FILM UNFILTERED – ‘Aquaman’ is a breath of fresh air from DC

FILM UNFILTERED – ‘Aquaman’ is a breath of fresh air from DC


Zack Snyder has been responsible for many of the DC Films and may be considered its godfather, but hasn’t been without fan complaints. The dark, brooding, gloomy and dreary visuals he has fostered have left some DC loyalists and fans disappointed in the cinematic side of their comic book heroes.

However, this new entry into the DC Universe has taken its cues perhaps from the immensely successful “Wonder Woman” helmed by Patty Jenkins, and is an absolute breath of fresh air.

“Aquaman” is a superb origin story for a character who has often been shoved aside as a secondary or even a tertiary player among his roster of heroes. As the film opens, we learn his human father was a lighthouse keeper, played by Temuera Morrison, who played Jango Fett in “Star Wars: Attack of the Clones,” and saved his mother Atlanna (Nicole Kidman) when she washed up on the rocky Maine coastline in 1985.

After establishing his history, the film jumps forward in time to present day finding Arthur Curry/Aquaman (Jason Momoa) thwarting an attack on a Russian sub by pirates led by Manta (Yahya Abdul-Mateen II). Manta forges a deal with Aquaman’s half brother King Orm (Patrick Wilson) to attempt to take him down.

“Aquaman” is an exciting film and has some aspects of “Indiana Jones and the Raiders of the Lost Ark.” There’s a lot of globe-trotting going on with a Sicily showdown, a Gladiator-like battle between brothers under the sea.

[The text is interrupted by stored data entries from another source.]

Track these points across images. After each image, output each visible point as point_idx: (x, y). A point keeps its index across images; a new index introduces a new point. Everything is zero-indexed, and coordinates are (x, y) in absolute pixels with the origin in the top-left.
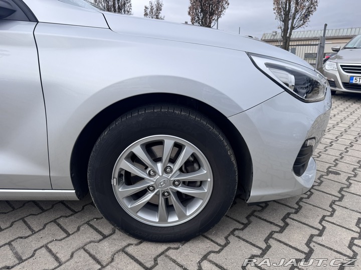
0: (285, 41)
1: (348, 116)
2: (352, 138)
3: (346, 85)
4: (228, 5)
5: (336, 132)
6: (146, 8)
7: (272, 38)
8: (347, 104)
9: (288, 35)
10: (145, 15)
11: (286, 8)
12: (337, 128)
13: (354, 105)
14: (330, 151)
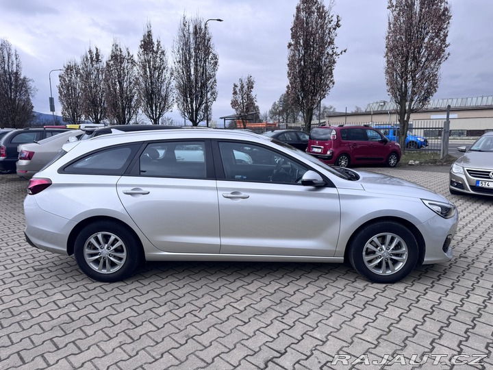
0: (402, 125)
1: (476, 218)
2: (478, 236)
3: (473, 188)
4: (334, 83)
5: (465, 231)
6: (235, 86)
7: (379, 109)
8: (476, 205)
9: (405, 119)
10: (234, 94)
11: (401, 89)
12: (466, 228)
13: (482, 206)
14: (461, 245)
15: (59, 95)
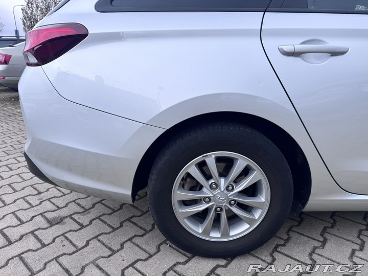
15: (23, 26)
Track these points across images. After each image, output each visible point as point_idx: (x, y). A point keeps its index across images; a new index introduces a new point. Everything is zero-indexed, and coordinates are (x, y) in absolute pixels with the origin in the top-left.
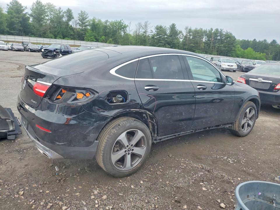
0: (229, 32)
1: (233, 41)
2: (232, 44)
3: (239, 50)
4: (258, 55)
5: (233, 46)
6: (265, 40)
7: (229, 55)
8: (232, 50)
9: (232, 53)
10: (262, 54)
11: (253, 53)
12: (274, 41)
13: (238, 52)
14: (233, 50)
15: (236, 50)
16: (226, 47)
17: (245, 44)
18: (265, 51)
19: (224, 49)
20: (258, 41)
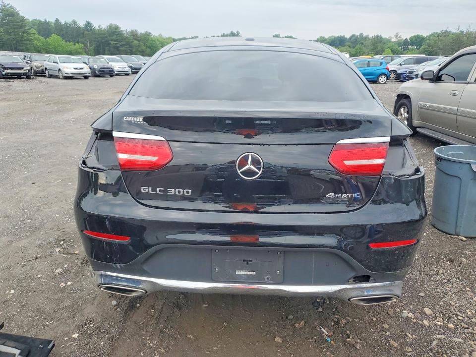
0: (8, 5)
1: (21, 21)
2: (21, 28)
3: (36, 39)
4: (71, 46)
5: (24, 32)
6: (74, 22)
7: (21, 48)
8: (25, 40)
9: (26, 44)
10: (77, 44)
11: (63, 43)
12: (88, 24)
13: (37, 43)
14: (25, 38)
15: (31, 39)
16: (11, 33)
17: (45, 29)
18: (81, 40)
19: (7, 37)
20: (63, 23)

Amber Heard’s Mera is a gutsy heroine with an insufferably awful red wig, but cool water powers. Momoa’s Arthur is a gung-ho and happy guy who’s not interested in Atlantis and prefers to solve his problems with his anger and fists, whether in ocean or on land. But he is destined to be as powerful as the god Poseidon.

Willem Dafoe is great as Vulko, playing both sides in this dispute between brothers.

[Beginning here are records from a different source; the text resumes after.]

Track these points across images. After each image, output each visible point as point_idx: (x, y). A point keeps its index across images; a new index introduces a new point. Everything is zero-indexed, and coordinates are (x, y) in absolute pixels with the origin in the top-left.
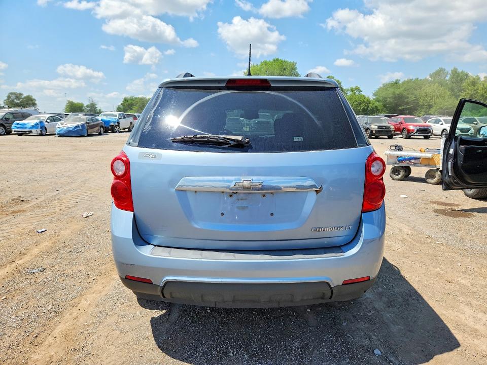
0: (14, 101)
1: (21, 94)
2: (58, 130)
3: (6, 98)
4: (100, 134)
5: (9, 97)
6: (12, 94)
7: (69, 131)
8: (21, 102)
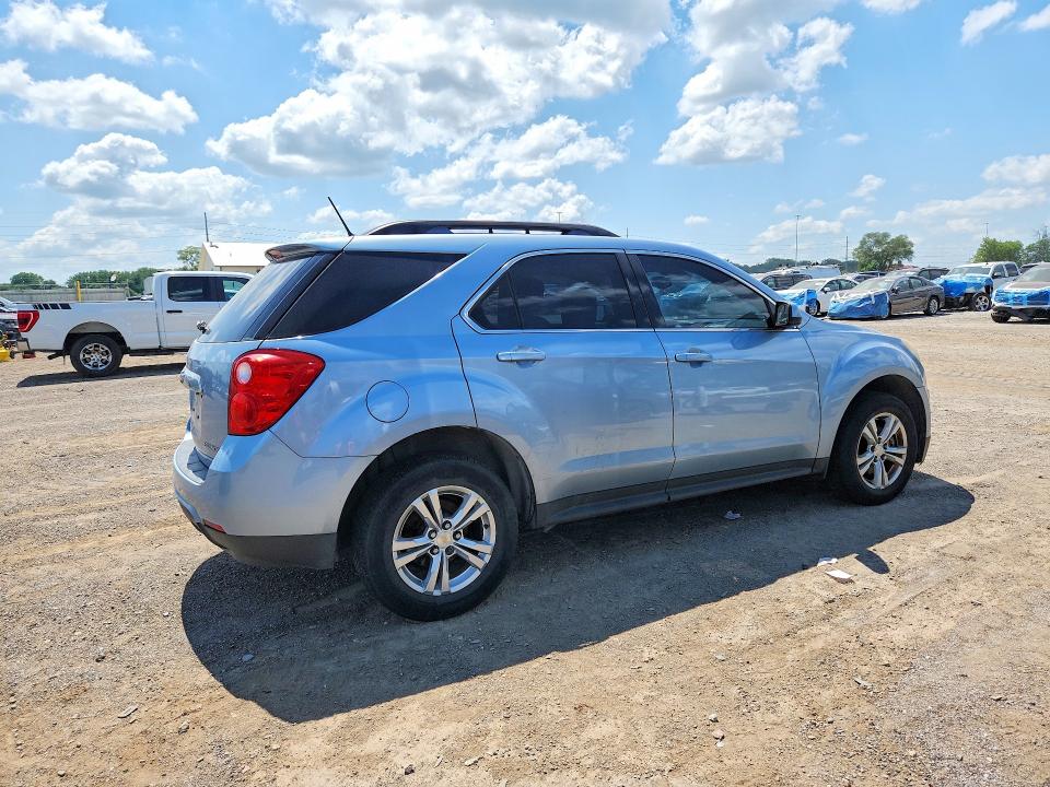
0: (871, 250)
1: (886, 235)
2: (833, 305)
3: (858, 245)
4: (928, 313)
5: (863, 242)
6: (869, 236)
7: (850, 309)
8: (884, 251)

Nicole Kidman has had a huge year, between this and “The Upside.” Here she plays Arthur’s mom. DC has developed a knack for using mothers as the basis for the male hero’s angst. Dolph Lundgren who just had a great turn reprising his Ivan Drago character in “Creed II” shows up here as King Nereus.

Jason Momoa’s Aquaman is by far the most charismatic of the DC film characters yet introduced, with perhaps an equal nod going to Gal Gadot’s Wonder Woman. He brings a wit, charm and wisecracking demeanor to what feels like a very meaty role, but he brushes it all off with an I don’t care attitude. Arthur is not nearly as damaged as Batman nor as dull as Superman. He’s not dark or dreary, Arthur simply wants to shun his destiny and do his own thing on his own terms, especially if there’s drinking involved

James Wan has crafted a hero perhaps even more aspiring than has yet been brought forth in the DC Universe. “Aquaman” is light and airy and isn’t bogged down by overbearing bad guys out for world domination. The bad guys here just want revenge and that keeps it personal and contained. I think DC may finally be learning from Marvel what it’s been getting wrong. “Aquaman” is a fun film that will have you rooting for this rough and tumble reluctant hero.

The film is rated PG-13.

Jason Momoa stars as the reluctant hero in DC Films’ “Aquaman.”